Wattis attended King Edward's School, Birmingham and Bromsgrove School, and upon finishing his education went to work for the family electrical engineering firm. It is doubtful that he ever showed any interest in the job (and during this time he became involved in amateur dramatics in Walsall at Her Majesty's Theatre) and he soon left. Having avoided one lacklustre career Wattis then managed to manoeuvre himself away from chartered accountancy and secured a position (on the advice of Donat) at Croydon Rep in 1935. Here he learned his craft with the likes of John Barron, John Le Mesurier, Jon Pertwee and Dennis Price.
By the end of the decade he was acting regularly on stage as well as producing and also appeared on the BBC's pre-World War II television broadcasts. One of the first actors to do so. He made his big-screen debut with a role in the 1939 feature A Yank at Oxfordwith Vivien Leigh and Robert Taylor, but like most in his profession his career was interrupted by the outbreak of hostilities and he spent the war serving in the Royal Medical Corp., as a Second Lieutenant. Upon being demobbed he returned to acting and soon found himself much in demand, first on radio and then in films, playing "pompous, dry, deadpan authority figures, snooping civil servants, and other comical pests."¹
During the 1950s Wattis starred in numerous Ealing comedies as well as the St Trinian films of Launder and Gilliat. He also appeared in Around The World in 80 Days and made his international debut in The Prince and the Showgirl. Later he appeared in ‘Carry On's,’ Norman Wisdom films, and starred in over 100 films in all.
On television he became a comic foil for Tony Hancock, Dickie Henderson and other comedians of the day. When Eric Sykes made his first television sitcom, he wrote a character called Mr Brown; a next-door neighbour who, far from being neighbourly, was snooty, pompous and fastidious. When casting the series Sykes made it quite clear that he wanted no one else but Richard Wattis.

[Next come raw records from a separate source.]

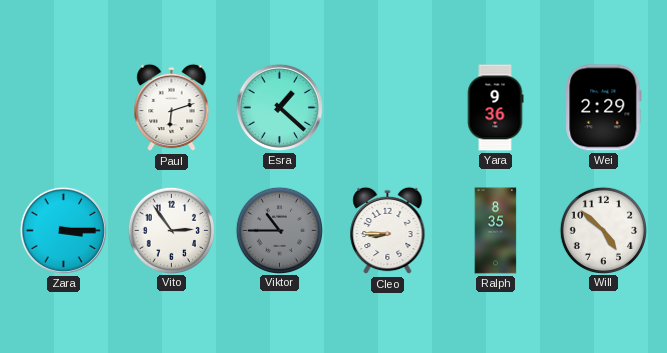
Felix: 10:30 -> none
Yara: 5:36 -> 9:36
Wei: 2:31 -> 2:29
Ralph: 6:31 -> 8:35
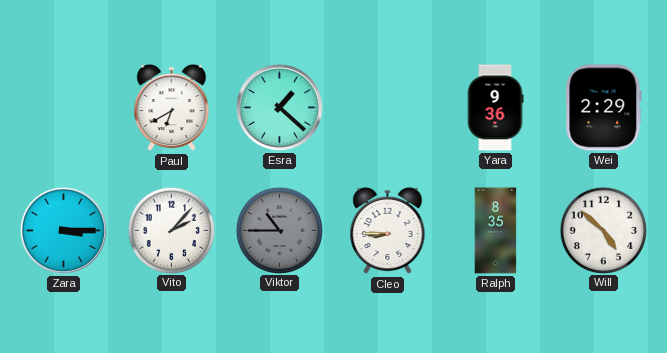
Paul: 6:12 -> 6:40
Vito: 2:54 -> 2:07
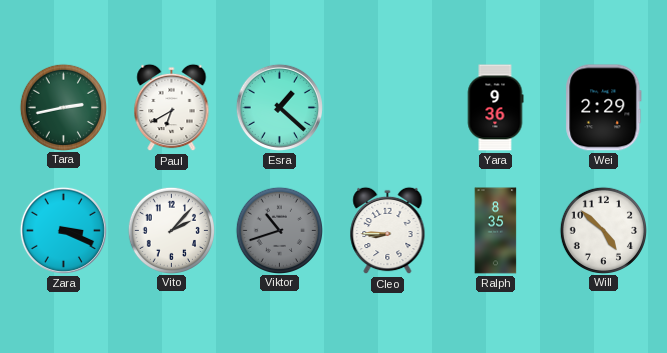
Tara: none -> 2:43
Zara: 3:15 -> 3:19
Viktor: 10:45 -> 10:42
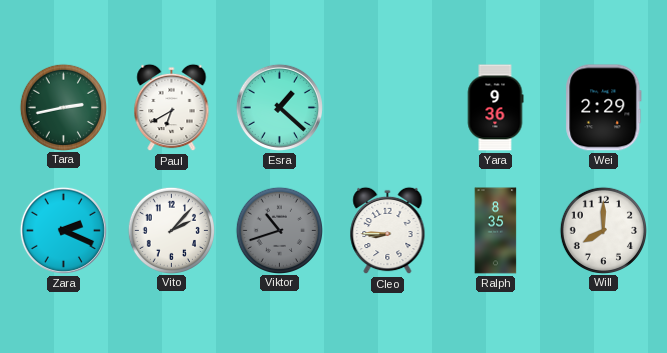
Zara: 3:19 -> 2:19
Will: 4:52 -> 8:00
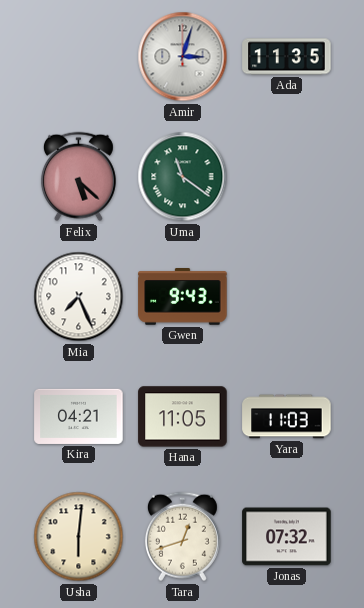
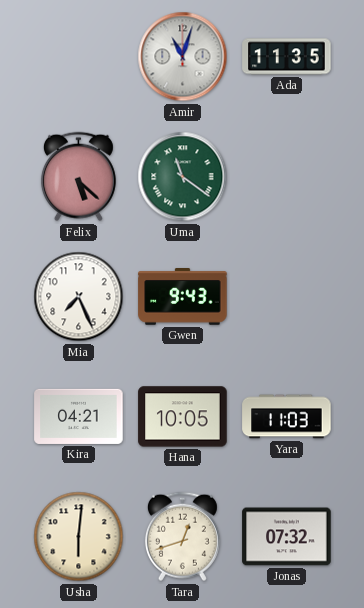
Amir: 3:03 -> 11:03
Hana: 11:05 -> 10:05
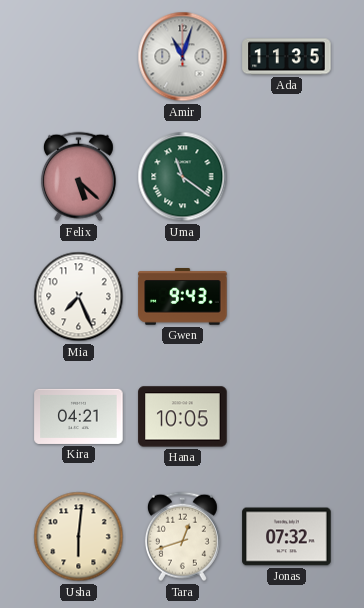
Yara: 11:03 -> none
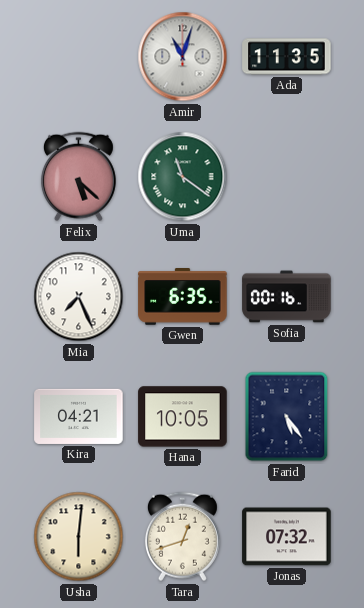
Gwen: 9:43 -> 6:35
Sofia: none -> 00:16
Farid: none -> 5:24
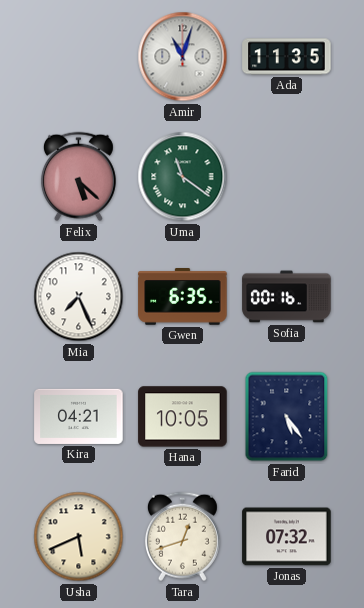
Usha: 6:01 -> 5:41
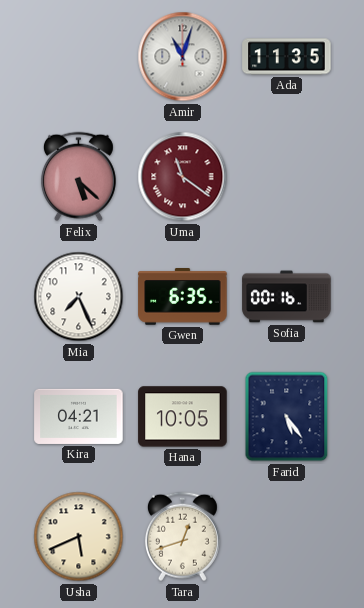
Uma dial: green -> burgundy
Jonas: 07:32 -> none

In return, Wattis was delighted to be given the part, because as he developed the role, Mr Brown became much more vulnerable and amiable than the type of character he usually played.
According to Graham McCann in his book 'Spike & Co' Wattis was far removed from his screen persona: "A cheerful, somewhat camp and relatively worldly bon vivant, he was a great thrower of parties and frequenter of high-class restaurants, a cultured quaffer of good vintage Haut-Brion and Aloxe-Corton and an avid student of history, the arts and literature. He was also quite mischievous and a good sport."
For the second series of Sykes and A... Wattis's agent asked for Richard's fee to be increased. The BBC's reaction was to ask Sykes to write Mr Brown out of the series. Sykes refused. In his autobiography, 'If I Don't Write It, Nobody Else Will' Eric Sykes wrote "...it is my firm belief that you can't buy talent on the cheap, so my cast remained unchanged, and I made sure that Richard was with us until the day he died many years later."
Richard Wattis died of a heart attack whilst dining in a Kensington restaurant on 1 February 1975, just three weeks before his 63rd birthday. His Memorial Service was held at St Pauls Church in Covent Garden (The Actor's Church), where there is a plaque in memory of him not far from his friend and colleague Hattie Jacques.